All the data must be output exactly as given.
───── DATA UNDER STUDY ─────
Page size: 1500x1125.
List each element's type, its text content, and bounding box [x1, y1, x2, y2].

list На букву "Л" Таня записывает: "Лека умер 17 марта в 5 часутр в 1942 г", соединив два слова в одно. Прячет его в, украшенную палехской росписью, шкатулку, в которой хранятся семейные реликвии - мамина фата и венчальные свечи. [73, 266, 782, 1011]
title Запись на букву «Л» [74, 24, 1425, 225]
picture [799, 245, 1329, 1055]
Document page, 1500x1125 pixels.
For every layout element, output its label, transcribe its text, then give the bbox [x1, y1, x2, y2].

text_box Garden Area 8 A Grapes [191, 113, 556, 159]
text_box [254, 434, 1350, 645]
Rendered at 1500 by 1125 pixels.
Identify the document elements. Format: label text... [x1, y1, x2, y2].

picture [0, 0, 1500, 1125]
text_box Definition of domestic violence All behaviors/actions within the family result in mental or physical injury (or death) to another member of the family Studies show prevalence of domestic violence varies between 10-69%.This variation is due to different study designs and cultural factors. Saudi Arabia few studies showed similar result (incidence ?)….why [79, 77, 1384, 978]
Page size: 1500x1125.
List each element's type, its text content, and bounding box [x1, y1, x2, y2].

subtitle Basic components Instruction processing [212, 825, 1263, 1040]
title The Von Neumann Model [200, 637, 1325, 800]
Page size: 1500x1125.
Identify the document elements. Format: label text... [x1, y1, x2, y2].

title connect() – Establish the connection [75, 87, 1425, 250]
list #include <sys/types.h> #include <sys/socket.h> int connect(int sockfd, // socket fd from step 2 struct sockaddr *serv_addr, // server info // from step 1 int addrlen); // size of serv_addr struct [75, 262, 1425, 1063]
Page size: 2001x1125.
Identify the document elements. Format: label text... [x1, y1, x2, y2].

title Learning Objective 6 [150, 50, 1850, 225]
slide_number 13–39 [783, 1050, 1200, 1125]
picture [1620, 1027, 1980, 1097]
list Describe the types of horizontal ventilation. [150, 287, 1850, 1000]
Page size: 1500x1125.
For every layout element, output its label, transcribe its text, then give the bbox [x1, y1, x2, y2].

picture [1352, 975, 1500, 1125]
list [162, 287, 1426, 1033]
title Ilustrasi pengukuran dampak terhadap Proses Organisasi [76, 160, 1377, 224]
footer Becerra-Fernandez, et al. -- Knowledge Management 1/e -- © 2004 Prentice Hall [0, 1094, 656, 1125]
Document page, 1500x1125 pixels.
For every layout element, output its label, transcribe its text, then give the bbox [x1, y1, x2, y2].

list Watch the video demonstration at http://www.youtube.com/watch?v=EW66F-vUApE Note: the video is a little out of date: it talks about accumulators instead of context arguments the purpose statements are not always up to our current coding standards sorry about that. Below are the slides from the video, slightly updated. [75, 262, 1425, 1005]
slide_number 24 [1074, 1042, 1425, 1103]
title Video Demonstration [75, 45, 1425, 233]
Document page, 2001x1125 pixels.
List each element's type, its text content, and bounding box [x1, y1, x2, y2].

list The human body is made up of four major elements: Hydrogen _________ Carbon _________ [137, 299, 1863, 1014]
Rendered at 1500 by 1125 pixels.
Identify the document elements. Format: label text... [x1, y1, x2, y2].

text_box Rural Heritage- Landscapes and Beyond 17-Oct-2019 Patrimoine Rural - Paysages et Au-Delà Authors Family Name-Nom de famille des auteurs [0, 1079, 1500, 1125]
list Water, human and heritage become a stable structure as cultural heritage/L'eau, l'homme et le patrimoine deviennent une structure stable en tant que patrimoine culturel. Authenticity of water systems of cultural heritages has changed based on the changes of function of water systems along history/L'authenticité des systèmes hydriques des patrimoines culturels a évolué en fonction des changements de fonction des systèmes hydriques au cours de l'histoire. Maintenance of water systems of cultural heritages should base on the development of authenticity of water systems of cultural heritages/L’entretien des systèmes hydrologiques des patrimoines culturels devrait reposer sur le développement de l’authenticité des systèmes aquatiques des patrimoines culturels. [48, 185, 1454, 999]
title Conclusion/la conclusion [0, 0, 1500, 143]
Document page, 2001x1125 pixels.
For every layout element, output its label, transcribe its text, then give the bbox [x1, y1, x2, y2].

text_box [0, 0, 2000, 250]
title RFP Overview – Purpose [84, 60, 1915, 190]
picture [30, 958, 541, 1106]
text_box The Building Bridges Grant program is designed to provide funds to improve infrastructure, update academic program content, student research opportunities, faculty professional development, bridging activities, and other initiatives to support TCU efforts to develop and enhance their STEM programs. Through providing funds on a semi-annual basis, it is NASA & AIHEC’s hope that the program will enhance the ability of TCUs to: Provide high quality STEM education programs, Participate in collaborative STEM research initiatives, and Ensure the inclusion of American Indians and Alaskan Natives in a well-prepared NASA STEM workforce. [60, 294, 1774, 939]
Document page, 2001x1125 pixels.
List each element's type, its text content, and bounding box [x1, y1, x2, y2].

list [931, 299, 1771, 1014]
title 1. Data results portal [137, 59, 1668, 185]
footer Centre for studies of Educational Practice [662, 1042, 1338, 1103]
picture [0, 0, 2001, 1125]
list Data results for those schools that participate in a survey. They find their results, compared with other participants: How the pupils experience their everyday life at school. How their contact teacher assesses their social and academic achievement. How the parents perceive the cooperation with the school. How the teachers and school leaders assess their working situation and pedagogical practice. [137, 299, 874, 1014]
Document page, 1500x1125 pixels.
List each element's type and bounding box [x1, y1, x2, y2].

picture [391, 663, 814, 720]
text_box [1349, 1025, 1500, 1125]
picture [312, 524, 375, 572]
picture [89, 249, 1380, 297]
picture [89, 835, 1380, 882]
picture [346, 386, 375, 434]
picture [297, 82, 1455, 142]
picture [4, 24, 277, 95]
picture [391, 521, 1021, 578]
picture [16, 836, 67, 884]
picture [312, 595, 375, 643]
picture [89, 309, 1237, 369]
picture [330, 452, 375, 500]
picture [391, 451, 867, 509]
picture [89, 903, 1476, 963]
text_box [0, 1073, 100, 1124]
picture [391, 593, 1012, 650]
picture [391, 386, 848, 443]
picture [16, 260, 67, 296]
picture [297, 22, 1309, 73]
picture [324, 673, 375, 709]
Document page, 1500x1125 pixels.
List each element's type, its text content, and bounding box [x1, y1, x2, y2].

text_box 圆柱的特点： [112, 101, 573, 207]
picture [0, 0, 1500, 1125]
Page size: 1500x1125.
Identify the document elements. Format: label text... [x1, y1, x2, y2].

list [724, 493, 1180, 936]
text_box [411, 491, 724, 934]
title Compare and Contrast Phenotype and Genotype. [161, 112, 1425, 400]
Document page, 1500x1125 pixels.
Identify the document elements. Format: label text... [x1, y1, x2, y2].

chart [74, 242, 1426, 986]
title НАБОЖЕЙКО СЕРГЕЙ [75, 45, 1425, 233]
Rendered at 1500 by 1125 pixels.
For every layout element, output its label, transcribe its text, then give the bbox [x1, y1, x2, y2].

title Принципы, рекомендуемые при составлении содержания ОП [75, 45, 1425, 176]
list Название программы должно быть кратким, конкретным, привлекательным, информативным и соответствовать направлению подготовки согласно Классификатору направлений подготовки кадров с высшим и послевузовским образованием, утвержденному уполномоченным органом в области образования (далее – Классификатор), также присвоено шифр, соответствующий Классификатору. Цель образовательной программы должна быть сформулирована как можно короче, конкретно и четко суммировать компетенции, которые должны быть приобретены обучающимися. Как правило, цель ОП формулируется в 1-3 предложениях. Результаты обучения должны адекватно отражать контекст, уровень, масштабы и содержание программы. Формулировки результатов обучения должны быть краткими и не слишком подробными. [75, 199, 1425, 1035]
─────
→ **OUTPUT OF THE EXERCISE**:
Page size: 1500x1125.
List each element's type, its text content, and bounding box [x1, y1, x2, y2].

list На букву "Л" Таня записывает: "Лека умер 17 марта в 5 часутр в 1942 г", соединив два слова в одно. Прячет его в, украшенную палехской росписью, шкатулку, в которой хранятся семейные реликвии - мамина фата и венчальные свечи. [73, 266, 782, 1011]
title Запись на букву «Л» [74, 24, 1425, 225]
picture [799, 245, 1329, 1055]
Document page, 1500x1125 pixels.
For every layout element, output its label, transcribe its text, then give the bbox [x1, y1, x2, y2].

text_box Garden Area 8 A Grapes [191, 113, 556, 159]
text_box [254, 434, 1350, 645]
Rendered at 1500 by 1125 pixels.
Identify the document elements. Format: label text... [x1, y1, x2, y2].

picture [0, 0, 1500, 1125]
text_box Definition of domestic violence All behaviors/actions within the family result in mental or physical injury (or death) to another member of the family Studies show prevalence of domestic violence varies between 10-69%.This variation is due to different study designs and cultural factors. Saudi Arabia few studies showed similar result (incidence ?)….why [79, 77, 1384, 978]
Page size: 1500x1125.
List each element's type, its text content, and bounding box [x1, y1, x2, y2].

subtitle Basic components Instruction processing [212, 825, 1263, 1040]
title The Von Neumann Model [200, 637, 1325, 800]
Page size: 1500x1125.
Identify the document elements. Format: label text... [x1, y1, x2, y2].

title connect() – Establish the connection [75, 87, 1425, 250]
list #include <sys/types.h> #include <sys/socket.h> int connect(int sockfd, // socket fd from step 2 struct sockaddr *serv_addr, // server info // from step 1 int addrlen); // size of serv_addr struct [75, 262, 1425, 1063]
Page size: 2001x1125.
Identify the document elements. Format: label text... [x1, y1, x2, y2].

title Learning Objective 6 [150, 50, 1850, 225]
slide_number 13–39 [783, 1050, 1200, 1125]
picture [1620, 1027, 1980, 1097]
list Describe the types of horizontal ventilation. [150, 287, 1850, 1000]
Page size: 1500x1125.
For every layout element, output its label, transcribe its text, then give the bbox [x1, y1, x2, y2].

picture [1352, 975, 1500, 1125]
list [162, 287, 1426, 1033]
title Ilustrasi pengukuran dampak terhadap Proses Organisasi [76, 160, 1377, 224]
footer Becerra-Fernandez, et al. -- Knowledge Management 1/e -- © 2004 Prentice Hall [0, 1094, 656, 1125]
Document page, 1500x1125 pixels.
For every layout element, output its label, transcribe its text, then give the bbox [x1, y1, x2, y2].

list Watch the video demonstration at http://www.youtube.com/watch?v=EW66F-vUApE Note: the video is a little out of date: it talks about accumulators instead of context arguments the purpose statements are not always up to our current coding standards sorry about that. Below are the slides from the video, slightly updated. [75, 262, 1425, 1005]
slide_number 24 [1074, 1042, 1425, 1103]
title Video Demonstration [75, 45, 1425, 233]
Document page, 2001x1125 pixels.
List each element's type, its text content, and bounding box [x1, y1, x2, y2].

list The human body is made up of four major elements: Hydrogen _________ Carbon _________ [137, 299, 1863, 1014]
Rendered at 1500 by 1125 pixels.
Identify the document elements. Format: label text... [x1, y1, x2, y2].

text_box Rural Heritage- Landscapes and Beyond 17-Oct-2019 Patrimoine Rural - Paysages et Au-Delà Authors Family Name-Nom de famille des auteurs [0, 1079, 1500, 1125]
list Water, human and heritage become a stable structure as cultural heritage/L'eau, l'homme et le patrimoine deviennent une structure stable en tant que patrimoine culturel. Authenticity of water systems of cultural heritages has changed based on the changes of function of water systems along history/L'authenticité des systèmes hydriques des patrimoines culturels a évolué en fonction des changements de fonction des systèmes hydriques au cours de l'histoire. Maintenance of water systems of cultural heritages should base on the development of authenticity of water systems of cultural heritages/L’entretien des systèmes hydrologiques des patrimoines culturels devrait reposer sur le développement de l’authenticité des systèmes aquatiques des patrimoines culturels. [48, 185, 1454, 999]
title Conclusion/la conclusion [0, 0, 1500, 143]
Document page, 2001x1125 pixels.
For every layout element, output its label, transcribe its text, then give the bbox [x1, y1, x2, y2].

text_box [0, 0, 2000, 250]
title RFP Overview – Purpose [84, 60, 1915, 190]
picture [30, 958, 541, 1106]
text_box The Building Bridges Grant program is designed to provide funds to improve infrastructure, update academic program content, student research opportunities, faculty professional development, bridging activities, and other initiatives to support TCU efforts to develop and enhance their STEM programs. Through providing funds on a semi-annual basis, it is NASA & AIHEC’s hope that the program will enhance the ability of TCUs to: Provide high quality STEM education programs, Participate in collaborative STEM research initiatives, and Ensure the inclusion of American Indians and Alaskan Natives in a well-prepared NASA STEM workforce. [60, 294, 1774, 939]
Document page, 2001x1125 pixels.
List each element's type, its text content, and bounding box [x1, y1, x2, y2].

list [931, 299, 1771, 1014]
title 1. Data results portal [137, 59, 1668, 185]
footer Centre for studies of Educational Practice [662, 1042, 1338, 1103]
picture [0, 0, 2001, 1125]
list Data results for those schools that participate in a survey. They find their results, compared with other participants: How the pupils experience their everyday life at school. How their contact teacher assesses their social and academic achievement. How the parents perceive the cooperation with the school. How the teachers and school leaders assess their working situation and pedagogical practice. [137, 299, 874, 1014]
Document page, 1500x1125 pixels.
List each element's type and bounding box [x1, y1, x2, y2].

picture [391, 663, 814, 720]
text_box [1349, 1025, 1500, 1125]
picture [312, 524, 375, 572]
picture [89, 249, 1380, 297]
picture [89, 835, 1380, 882]
picture [346, 386, 375, 434]
picture [297, 82, 1455, 142]
picture [4, 24, 277, 95]
picture [391, 521, 1021, 578]
picture [16, 836, 67, 884]
picture [312, 595, 375, 643]
picture [89, 309, 1237, 369]
picture [330, 452, 375, 500]
picture [391, 451, 867, 509]
picture [89, 903, 1476, 963]
text_box [0, 1073, 100, 1124]
picture [391, 593, 1012, 650]
picture [391, 386, 848, 443]
picture [16, 260, 67, 296]
picture [297, 22, 1309, 73]
picture [324, 673, 375, 709]
Document page, 1500x1125 pixels.
List each element's type, its text content, and bounding box [x1, y1, x2, y2].

text_box 圆柱的特点： [112, 101, 573, 207]
picture [0, 0, 1500, 1125]
Page size: 1500x1125.
Identify the document elements. Format: label text... [x1, y1, x2, y2].

list [724, 493, 1180, 936]
text_box [411, 491, 724, 934]
title Compare and Contrast Phenotype and Genotype. [161, 112, 1425, 400]
Document page, 1500x1125 pixels.
Identify the document elements. Format: label text... [x1, y1, x2, y2].

chart [74, 242, 1426, 986]
title НАБОЖЕЙКО СЕРГЕЙ [75, 45, 1425, 233]
Rendered at 1500 by 1125 pixels.
For every layout element, output its label, transcribe its text, then give the bbox [x1, y1, x2, y2].

title Принципы, рекомендуемые при составлении содержания ОП [75, 45, 1425, 176]
list Название программы должно быть кратким, конкретным, привлекательным, информативным и соответствовать направлению подготовки согласно Классификатору направлений подготовки кадров с высшим и послевузовским образованием, утвержденному уполномоченным органом в области образования (далее – Классификатор), также присвоено шифр, соответствующий Классификатору. Цель образовательной программы должна быть сформулирована как можно короче, конкретно и четко суммировать компетенции, которые должны быть приобретены обучающимися. Как правило, цель ОП формулируется в 1-3 предложениях. Результаты обучения должны адекватно отражать контекст, уровень, масштабы и содержание программы. Формулировки результатов обучения должны быть краткими и не слишком подробными. [75, 199, 1425, 1035]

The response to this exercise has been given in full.